17 Temmuz 2010
Başbakan Erdoğan, muhalefet liderleriyle yaptığı görüşmelerin ardından PKK saldırılarına karşı sınırları koruyacak özel birlikler konusuna açıklık getirdi; “özel ordu” diye bir yapılanma olmayacağını, askerlik hizmetini yaparken bölgeye gidenler yerine, en az beş yıl süreyle görev yapacak arazi şartlarına göre eğitilmiş profesyonel sınır birlikleri kurulacağını söyledi.
Bölgede 1990 koşullarına dönüş tedirginliği yaşanırken, PKK’ya karşı ilan edilen “düşük yoğunluklu savaş“ın hâlâ kapanmamış yaraları arasında ilk sırayı alan JİTEM ve özel tim operasyonlarını, faili meçhulleri akla getirecek yapılanmalar, sorunu daha da çözümsüz hale getirecektir.
Neyse ki Başbakan’ın sözlerinden ve CHP lideri Kılıçdaroğlu’nu ziyaretinin ardından Genelkurmay Başkanı Başbuğ ile yaptığı 2,5 saatlik görüşmeden, özel birliklerin TSK çatısı altında görev yapacağı sonucu çıkıyor.
Geçen otuz yılda her türlü yöntem denendikten sonra sorunun “özel ordu”ya havalesi felaket olurdu!

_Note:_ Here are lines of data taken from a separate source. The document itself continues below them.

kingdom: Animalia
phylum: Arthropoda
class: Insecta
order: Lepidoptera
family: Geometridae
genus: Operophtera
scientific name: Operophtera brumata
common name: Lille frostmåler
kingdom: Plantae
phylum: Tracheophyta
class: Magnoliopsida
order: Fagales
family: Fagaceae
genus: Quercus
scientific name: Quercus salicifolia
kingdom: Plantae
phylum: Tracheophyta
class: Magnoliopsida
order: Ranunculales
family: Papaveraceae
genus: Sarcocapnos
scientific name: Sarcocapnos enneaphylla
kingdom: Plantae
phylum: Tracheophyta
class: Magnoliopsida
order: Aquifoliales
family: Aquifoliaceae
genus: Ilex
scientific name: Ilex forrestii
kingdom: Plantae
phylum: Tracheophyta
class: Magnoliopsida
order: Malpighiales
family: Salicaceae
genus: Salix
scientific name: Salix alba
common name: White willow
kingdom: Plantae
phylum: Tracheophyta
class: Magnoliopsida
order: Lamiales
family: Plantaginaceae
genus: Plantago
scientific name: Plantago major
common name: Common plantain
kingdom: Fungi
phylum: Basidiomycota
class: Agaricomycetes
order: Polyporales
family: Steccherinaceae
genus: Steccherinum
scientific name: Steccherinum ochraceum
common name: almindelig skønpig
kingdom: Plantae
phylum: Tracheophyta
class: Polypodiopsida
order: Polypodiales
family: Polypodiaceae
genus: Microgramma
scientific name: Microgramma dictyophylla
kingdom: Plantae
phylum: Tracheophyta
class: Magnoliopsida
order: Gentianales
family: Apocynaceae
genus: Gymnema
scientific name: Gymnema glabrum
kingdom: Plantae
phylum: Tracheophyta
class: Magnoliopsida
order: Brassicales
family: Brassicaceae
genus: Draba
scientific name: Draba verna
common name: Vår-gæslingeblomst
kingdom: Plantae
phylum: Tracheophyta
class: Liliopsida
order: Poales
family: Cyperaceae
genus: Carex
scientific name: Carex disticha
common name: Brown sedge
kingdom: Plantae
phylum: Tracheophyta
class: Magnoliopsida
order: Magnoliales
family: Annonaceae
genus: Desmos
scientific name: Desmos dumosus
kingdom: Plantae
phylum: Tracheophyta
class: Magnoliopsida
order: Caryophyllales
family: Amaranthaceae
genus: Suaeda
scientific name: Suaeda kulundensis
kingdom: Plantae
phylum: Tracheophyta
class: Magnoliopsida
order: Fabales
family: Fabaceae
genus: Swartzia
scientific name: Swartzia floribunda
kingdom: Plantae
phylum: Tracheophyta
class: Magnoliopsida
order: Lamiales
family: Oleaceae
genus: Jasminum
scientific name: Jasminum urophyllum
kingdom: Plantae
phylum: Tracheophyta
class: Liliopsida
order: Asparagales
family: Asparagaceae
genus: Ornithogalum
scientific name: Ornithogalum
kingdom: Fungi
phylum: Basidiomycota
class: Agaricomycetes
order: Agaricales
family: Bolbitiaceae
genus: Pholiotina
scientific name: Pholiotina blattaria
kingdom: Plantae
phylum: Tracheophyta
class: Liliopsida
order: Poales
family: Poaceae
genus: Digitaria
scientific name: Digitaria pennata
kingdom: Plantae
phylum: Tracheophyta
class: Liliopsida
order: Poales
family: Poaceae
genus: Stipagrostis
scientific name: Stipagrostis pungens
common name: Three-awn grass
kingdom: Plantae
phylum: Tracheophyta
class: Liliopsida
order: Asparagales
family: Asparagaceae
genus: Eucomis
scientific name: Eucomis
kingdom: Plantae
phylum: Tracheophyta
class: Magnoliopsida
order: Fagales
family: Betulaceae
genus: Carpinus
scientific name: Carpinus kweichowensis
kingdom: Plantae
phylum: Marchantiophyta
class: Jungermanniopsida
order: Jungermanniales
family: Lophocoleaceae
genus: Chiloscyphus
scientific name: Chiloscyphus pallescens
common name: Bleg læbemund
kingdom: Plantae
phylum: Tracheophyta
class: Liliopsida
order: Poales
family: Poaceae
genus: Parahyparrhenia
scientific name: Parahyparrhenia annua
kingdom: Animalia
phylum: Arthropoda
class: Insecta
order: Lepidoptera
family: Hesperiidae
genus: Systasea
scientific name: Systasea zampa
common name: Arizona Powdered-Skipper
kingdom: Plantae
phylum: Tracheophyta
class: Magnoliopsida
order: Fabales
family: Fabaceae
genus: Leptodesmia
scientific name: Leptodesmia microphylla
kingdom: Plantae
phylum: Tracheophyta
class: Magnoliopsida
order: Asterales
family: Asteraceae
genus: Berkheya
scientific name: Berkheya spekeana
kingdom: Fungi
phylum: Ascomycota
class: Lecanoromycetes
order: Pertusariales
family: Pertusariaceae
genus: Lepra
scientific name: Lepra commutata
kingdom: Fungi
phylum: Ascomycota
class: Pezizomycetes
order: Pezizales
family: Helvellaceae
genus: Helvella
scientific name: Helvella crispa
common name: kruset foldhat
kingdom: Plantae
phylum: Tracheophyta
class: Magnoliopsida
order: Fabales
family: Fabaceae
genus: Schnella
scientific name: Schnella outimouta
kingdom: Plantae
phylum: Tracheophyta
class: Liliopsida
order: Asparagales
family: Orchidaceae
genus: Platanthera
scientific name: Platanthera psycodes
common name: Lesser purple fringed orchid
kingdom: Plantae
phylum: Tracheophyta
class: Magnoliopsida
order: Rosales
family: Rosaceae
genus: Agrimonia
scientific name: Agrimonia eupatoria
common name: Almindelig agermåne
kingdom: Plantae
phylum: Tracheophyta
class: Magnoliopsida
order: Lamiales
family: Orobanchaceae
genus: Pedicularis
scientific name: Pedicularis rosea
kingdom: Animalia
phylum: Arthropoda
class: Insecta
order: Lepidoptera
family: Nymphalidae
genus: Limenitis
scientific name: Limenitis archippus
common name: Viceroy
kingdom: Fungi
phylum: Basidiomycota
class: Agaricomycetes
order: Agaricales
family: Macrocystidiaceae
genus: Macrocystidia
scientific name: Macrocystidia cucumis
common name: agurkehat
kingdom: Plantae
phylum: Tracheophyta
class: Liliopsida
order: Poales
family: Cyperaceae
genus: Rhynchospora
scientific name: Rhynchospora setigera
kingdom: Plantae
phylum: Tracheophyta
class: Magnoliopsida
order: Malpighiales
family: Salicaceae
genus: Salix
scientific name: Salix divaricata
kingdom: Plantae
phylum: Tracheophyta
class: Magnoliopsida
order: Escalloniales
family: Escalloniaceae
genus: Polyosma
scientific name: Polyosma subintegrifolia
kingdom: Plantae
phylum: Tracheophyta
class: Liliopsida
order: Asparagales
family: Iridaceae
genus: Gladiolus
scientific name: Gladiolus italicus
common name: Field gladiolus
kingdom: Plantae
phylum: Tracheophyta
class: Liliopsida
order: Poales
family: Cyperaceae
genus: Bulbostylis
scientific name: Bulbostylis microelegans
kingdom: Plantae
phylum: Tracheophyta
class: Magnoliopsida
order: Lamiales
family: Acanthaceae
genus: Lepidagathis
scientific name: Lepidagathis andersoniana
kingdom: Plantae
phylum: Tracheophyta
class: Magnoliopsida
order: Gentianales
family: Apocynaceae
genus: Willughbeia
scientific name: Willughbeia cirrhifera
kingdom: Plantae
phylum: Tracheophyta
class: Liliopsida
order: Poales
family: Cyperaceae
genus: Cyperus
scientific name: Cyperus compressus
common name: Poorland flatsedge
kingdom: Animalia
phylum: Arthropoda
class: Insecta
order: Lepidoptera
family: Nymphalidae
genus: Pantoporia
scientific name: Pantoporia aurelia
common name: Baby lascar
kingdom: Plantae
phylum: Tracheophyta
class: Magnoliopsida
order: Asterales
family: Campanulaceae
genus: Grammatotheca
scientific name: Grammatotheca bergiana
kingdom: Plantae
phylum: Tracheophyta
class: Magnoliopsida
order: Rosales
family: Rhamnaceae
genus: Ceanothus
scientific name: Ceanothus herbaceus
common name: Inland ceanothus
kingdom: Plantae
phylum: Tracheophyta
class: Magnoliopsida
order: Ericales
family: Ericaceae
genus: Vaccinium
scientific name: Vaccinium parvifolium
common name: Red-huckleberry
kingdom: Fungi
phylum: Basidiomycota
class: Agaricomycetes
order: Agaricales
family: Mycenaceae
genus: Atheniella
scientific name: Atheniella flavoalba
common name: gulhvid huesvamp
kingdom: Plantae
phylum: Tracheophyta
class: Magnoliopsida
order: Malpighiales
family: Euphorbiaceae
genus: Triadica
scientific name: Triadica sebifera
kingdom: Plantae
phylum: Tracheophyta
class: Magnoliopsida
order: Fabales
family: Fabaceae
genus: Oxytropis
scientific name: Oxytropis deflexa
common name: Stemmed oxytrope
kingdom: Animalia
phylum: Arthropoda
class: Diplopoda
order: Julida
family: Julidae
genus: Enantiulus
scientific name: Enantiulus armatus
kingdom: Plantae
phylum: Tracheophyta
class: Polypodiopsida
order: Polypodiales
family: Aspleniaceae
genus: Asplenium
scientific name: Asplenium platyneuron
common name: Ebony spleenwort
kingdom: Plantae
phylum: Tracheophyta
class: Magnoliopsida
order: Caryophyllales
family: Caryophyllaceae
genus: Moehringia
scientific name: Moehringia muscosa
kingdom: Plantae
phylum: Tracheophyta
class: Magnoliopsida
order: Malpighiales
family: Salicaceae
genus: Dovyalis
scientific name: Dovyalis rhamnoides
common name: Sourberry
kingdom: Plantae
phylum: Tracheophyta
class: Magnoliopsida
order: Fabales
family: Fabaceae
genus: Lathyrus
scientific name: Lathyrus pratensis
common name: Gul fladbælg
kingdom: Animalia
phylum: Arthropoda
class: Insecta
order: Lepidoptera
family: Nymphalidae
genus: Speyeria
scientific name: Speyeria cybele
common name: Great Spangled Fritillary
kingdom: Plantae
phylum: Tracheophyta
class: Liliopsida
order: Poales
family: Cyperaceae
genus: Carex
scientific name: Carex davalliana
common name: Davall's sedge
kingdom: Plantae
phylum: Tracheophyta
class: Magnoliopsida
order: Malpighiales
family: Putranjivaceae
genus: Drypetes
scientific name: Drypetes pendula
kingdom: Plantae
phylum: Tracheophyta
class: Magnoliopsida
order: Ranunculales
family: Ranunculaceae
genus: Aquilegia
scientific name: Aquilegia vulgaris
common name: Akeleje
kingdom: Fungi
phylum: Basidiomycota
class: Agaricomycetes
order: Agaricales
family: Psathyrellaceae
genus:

Başbakan Erdoğan, yeni güvenlik önlemleri alınırken, demokratikleşmeden vazgeçmeyeceklerini söyledi. Sorunun askere havalesini değil, demokratik çözümünü hedeflediklerinin altını çizdi. Doğu ve Güneydoğu’ya yapılan yatırımları anlattı. Terör olmasa da insan odaklı politikaların öne çıkarılması gerektiğini kaydetti.
Erdoğan’ın açıklamalarını dün NTV’nin ‘canlı yayın’ında dinledik. Yorumladık. Güneydoğu’da güvenlik harcamalarının 30 yıllık faturası en az 300 milyar dolar olarak tahmin ediliyor. Bunu 1 trilyona kadar çıkaran hesaplamalar var. GAP’a yapılan harcamalar ise 30 milyar dolar. Kürt sorunu bugüne dek barışçı çözümlere ulaştırılabilseydi ne onca yıldır binlerce insanımızı teröre kurban verecektik, ne de GAP’ın maliyetini defalarca katlayan askeri harcamaları yapmak zorunda kalacaktık. Güvenliğe ayrılan bu ağır faturayı Türkler ve Kürtler birlikte ödüyor.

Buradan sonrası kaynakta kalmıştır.